| EXERCISE TEXT |
-----
It was recently said that talking to business owners about long-term planning in today’s economic environment is a bit like a doctor telling a critically wounded patient in an emergency room that ‘they need to exercise more and watch their diet to be healthy’.  Of course, the emergency room patient is focused on his or her short-term needs, such as fixing whatever put them in the emergency room so that they can go into a recovery mode and, hopefully, restore their lives to a normal status.

 

We all know what the problems are today with our small businesses – consumer confidence is shaken, purchases are down, accounts receivable are tougher to collect, everything seems more expensive, the banks are hesitant to lend us the money to meet our growing working capital needs, and, because this recession is almost two (2) years old, it all seems like it will never come to an end.  These all seem like very good reasons not to be setting aside time for exit planning.  But that is faulty thinking which can lead to disastrous results.

 

If you study the 10-year cycle of business transfers you can see why, despite the terrible economy, today is the optimal time to begin planning an exit.  For the last three decades, the cycle of business transfers follows a rather predictable trend.  The first two years of each decade have been a buyer's market, the middle five years a seller's market and the last two years have been a near or absolute recession.  And, right on schedule, the economy tipped downward in 2008 and has continued this slide in 2009.  The difference in this cycle was the severity of the downturn – this was not predictable. 

 

When we project out over the next three (3) to five (5) years, we see that a ‘window’ for a business exit will open again.  The question is, ‘will owners be prepared to take advantage of this exit window or will they still be holding onto their business, without an exit plan, into the next recession?’

 

This recent economic storm has broken the ‘status quo’ psyche for most owners.  For the most part, owners now operate under a new thought process, one which says, ‘look, I’ve been through a number of these recessions before, but this one really hurt.  I’ll survive it, but I don’t want to go through another one’.  It is the inertia of the ‘good enough’ mentality that has been broken.  And, the proper way to address this new reality of today’s economy is to begin doing some advanced planning against future contingencies.  Beginning the process of developing an exit plan is a great first step in taking inventory of what has occurred and setting a plan to be ready for an exit prior to the next downturn.
-----
| QUESTIONS TO ANSWER |
1 > In the exit planning text, what kind of market have the first two years of each decade been?
2 > Using the exit planning text, explain why today is the best time for owners to begin planning an exit, despite the poor economy.
The material after this text comes from a separate source.
-----
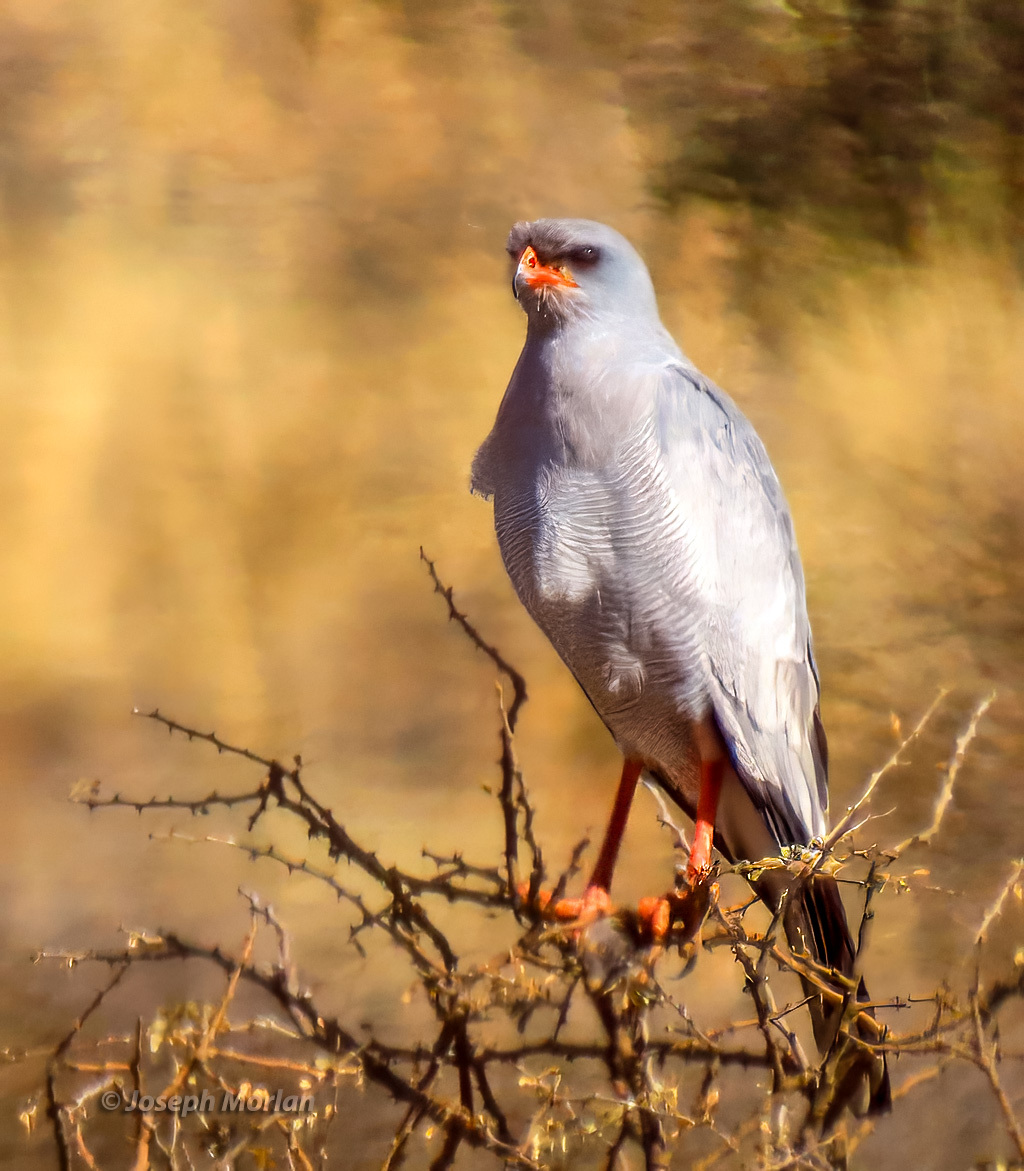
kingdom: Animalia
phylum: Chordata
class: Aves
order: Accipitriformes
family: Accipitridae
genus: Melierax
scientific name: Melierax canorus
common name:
-----
| ANSWERS BY ITEM NUMBER |
1 > A buyer's market.

2 > For the last three decades, business transfers have followed a predictable 10-year cycle: a buyer's market for the first two years, a seller's market for the middle five, and a near or absolute recession for the last two. Looking three to five years ahead, a window for a business exit will open again. Owners who begin planning now can be prepared to use it rather than holding onto their business without an exit plan into the next recession.